Y parecía una cosa nimia. Hace un año, los revoltosos del 15M hicieron suya la reivindicación del colectivo de ciudadanos amenazados de desahucio por no poder hacer frente a su hipoteca; y, con sucesivas actuaciones, han conseguido instalar el problema en la agenda de periodistas, jueces y políticos. Ante la apatía o el escepticismo general, aquella pequeña bola creció hasta convertirse en un revulsivo social de primer orden.

Hipoteca, por David Yerga
La gracia ha estado, parece ahora, en que unos pocos comprendieron pronto que el problema de las familias desalojadas por no poder pagar las cuotas de su hipoteca, además de un horrible drama para los afectados, constituía una práctica abusiva de los bancos que ponía al descubierto diferencias de trato intolerables en el Estado social y democrático de Derecho que establece nuestra Constitución (Art. 1.1).
Es verdad que los más lentos, o los más sordos, solo nos percatamos de la verdadera dimensión del asunto cuando vimos juntos, en los mismos informativos, la tragedia extrema de personas para las que la opción de morir era más tolerable que la afrenta y la impunidad con la que los responsables del desaguisado bancario se retiraban a sus cuarteles de invierno con las alforjas repletas de sus sisas. Una doble vara de medir responsabilidades, un verdadero sinsentido, y una injusticia.

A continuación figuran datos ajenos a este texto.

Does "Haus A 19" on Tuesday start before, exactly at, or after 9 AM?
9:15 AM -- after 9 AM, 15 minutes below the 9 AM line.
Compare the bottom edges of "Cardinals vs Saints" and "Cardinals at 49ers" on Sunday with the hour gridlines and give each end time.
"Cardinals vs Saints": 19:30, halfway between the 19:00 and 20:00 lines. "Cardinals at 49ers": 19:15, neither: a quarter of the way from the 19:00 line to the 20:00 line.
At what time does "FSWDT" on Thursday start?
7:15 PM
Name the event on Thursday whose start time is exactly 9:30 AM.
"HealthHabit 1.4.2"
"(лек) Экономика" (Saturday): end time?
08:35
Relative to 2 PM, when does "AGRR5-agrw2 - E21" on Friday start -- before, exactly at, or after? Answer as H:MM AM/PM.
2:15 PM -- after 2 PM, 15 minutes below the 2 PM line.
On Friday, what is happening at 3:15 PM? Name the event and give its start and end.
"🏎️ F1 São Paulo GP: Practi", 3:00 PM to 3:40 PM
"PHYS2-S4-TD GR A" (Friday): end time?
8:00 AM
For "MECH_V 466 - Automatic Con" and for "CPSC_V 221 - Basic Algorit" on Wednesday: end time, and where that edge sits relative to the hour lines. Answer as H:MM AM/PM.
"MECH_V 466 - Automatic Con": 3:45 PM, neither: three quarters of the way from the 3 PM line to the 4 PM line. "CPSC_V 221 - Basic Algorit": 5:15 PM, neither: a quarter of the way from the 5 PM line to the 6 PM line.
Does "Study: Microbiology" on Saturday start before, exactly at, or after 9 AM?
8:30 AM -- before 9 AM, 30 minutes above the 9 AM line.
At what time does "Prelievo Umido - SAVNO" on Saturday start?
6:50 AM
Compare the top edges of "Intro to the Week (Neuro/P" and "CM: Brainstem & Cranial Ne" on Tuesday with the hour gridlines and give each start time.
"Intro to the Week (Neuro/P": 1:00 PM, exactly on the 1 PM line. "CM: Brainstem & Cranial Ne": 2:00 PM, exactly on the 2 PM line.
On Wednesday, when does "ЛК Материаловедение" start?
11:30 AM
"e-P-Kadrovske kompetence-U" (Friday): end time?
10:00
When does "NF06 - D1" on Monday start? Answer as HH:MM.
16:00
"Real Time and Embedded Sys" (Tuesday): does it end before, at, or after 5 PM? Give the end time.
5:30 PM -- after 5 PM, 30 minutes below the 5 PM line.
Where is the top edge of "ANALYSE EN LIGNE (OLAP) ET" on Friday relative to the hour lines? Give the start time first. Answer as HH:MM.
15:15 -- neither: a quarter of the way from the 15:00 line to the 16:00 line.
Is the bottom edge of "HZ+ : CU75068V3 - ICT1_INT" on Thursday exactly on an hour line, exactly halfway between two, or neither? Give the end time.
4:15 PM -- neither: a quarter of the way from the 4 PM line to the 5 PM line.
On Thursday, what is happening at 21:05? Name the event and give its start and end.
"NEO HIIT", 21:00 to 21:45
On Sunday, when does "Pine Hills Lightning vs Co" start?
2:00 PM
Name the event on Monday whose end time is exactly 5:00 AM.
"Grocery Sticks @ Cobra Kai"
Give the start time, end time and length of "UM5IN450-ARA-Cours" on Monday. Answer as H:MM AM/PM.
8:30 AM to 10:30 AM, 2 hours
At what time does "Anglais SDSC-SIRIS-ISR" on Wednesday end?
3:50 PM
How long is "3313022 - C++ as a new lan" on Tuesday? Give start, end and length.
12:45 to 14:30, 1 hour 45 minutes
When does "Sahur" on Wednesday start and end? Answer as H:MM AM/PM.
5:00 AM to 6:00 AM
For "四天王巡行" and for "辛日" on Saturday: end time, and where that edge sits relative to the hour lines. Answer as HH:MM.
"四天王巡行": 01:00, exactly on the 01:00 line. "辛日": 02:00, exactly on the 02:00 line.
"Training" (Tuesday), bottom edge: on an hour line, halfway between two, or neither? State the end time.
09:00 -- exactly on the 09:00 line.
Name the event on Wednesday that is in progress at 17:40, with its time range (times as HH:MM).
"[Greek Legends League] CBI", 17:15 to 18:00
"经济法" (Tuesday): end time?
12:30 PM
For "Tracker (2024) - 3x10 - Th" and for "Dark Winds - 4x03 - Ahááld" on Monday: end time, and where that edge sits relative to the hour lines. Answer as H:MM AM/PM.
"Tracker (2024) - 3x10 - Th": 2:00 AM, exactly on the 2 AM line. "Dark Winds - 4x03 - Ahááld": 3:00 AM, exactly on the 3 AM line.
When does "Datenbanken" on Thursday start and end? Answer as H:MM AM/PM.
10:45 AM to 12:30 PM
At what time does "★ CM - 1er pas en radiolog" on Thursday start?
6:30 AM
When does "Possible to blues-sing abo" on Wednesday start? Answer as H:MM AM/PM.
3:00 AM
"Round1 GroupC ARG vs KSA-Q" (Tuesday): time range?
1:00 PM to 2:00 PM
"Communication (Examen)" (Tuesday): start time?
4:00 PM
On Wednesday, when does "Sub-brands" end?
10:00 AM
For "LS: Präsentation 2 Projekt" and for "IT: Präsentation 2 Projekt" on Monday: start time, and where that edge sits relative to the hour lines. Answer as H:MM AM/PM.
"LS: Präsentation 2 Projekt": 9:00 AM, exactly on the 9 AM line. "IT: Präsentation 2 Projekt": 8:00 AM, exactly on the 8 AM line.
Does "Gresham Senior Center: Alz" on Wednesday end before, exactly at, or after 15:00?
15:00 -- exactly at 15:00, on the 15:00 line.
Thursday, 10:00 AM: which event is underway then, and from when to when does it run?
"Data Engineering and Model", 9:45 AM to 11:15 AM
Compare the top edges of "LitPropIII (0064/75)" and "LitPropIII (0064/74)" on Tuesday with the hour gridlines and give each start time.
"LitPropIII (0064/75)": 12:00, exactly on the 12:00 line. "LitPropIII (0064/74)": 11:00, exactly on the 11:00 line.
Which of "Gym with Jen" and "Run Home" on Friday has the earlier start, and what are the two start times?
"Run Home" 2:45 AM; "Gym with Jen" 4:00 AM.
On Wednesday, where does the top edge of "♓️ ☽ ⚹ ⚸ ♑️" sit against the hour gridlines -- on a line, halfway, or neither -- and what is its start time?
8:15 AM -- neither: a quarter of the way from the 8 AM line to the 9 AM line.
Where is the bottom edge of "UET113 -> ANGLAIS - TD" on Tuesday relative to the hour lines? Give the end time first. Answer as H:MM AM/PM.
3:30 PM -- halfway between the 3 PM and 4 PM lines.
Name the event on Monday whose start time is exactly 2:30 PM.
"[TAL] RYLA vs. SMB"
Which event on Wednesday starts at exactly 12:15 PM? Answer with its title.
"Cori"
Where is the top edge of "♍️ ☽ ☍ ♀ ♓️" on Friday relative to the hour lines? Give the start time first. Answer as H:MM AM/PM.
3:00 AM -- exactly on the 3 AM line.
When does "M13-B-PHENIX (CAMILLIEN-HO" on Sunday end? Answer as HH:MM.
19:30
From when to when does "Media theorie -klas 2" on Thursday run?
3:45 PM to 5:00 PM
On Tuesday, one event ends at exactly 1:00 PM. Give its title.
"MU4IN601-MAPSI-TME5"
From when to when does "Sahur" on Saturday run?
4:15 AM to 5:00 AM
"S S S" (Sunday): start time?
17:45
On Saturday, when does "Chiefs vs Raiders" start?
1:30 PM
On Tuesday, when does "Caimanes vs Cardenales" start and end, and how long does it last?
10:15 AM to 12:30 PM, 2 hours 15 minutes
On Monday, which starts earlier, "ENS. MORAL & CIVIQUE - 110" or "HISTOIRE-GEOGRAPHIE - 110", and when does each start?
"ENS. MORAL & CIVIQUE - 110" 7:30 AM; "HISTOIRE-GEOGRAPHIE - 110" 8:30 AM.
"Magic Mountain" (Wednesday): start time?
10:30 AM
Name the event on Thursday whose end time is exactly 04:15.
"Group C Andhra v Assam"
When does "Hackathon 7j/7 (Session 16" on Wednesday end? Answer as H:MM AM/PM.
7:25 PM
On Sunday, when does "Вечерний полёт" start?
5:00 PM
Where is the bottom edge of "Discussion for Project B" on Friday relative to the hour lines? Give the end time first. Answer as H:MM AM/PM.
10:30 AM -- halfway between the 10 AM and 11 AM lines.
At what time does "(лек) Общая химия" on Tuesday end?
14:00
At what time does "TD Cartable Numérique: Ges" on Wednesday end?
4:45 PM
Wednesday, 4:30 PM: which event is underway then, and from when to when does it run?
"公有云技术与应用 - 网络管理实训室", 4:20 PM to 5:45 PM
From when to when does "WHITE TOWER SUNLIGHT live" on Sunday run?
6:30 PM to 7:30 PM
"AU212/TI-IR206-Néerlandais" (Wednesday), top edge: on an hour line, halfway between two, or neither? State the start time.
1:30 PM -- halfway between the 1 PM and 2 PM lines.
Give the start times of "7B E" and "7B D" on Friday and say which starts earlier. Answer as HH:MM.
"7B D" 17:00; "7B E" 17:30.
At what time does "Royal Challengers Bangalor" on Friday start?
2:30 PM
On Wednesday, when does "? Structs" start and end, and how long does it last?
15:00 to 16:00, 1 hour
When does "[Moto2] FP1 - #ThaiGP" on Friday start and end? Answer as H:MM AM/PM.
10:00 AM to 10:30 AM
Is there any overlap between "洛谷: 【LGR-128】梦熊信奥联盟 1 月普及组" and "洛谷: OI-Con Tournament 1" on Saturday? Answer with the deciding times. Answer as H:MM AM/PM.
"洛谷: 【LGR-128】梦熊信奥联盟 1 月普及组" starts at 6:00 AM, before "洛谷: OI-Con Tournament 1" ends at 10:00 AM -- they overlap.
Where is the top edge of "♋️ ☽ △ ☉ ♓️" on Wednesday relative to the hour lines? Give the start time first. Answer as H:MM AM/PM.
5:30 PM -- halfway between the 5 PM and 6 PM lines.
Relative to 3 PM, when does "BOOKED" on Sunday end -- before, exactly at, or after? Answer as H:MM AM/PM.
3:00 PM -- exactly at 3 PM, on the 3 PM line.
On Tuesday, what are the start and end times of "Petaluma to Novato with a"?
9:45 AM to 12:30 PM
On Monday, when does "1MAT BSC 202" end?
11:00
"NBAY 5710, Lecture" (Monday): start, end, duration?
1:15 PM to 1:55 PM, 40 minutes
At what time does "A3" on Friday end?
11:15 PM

Al día de hoy, algunas cosas parecen haber quedado claras. Fiscales y jueces nos dan a entender que la práctica de poner en la calle a las familias que no pueden hacer frente a unos intereses de demora, establecidos unilateralmente por el banco, casa mal con el derecho constitucional a una vivienda digna. Y nos dicen que los pactos hay que respetarlos rebus sic stantibus, o sea, si se mantienen igual las condiciones en que se acordaron, y que si tales condiciones se alteran por causas no imputables a una sola de las partes lo justo es replantear lo de nuevo sobre bases más equitativas. Y que debería cambiarse una ley de hace más de cien años, cuando estas transacciones se consumaban en circunstancias bien distintas.
Es lo que piden los jueces, y es lo que acabarán haciendo los políticos.
Esto de las hipotecas es, ciertamente, un episodio más de la enfermedad que nos aqueja. Pero tiene un carácter ejemplar que no habrá pasado inadvertido a los visitantes del rincón. A los estudiosos y aficionados a la historia nos ha inquietado siempre una cuestión: ¿en qué momento y qué mecanismos hacen que la indignación, o el resentimiento, se conviertan en revuelta? Pues bien, esto de las hipotecas se presta a algunas reflexiones bien interesantes al respecto.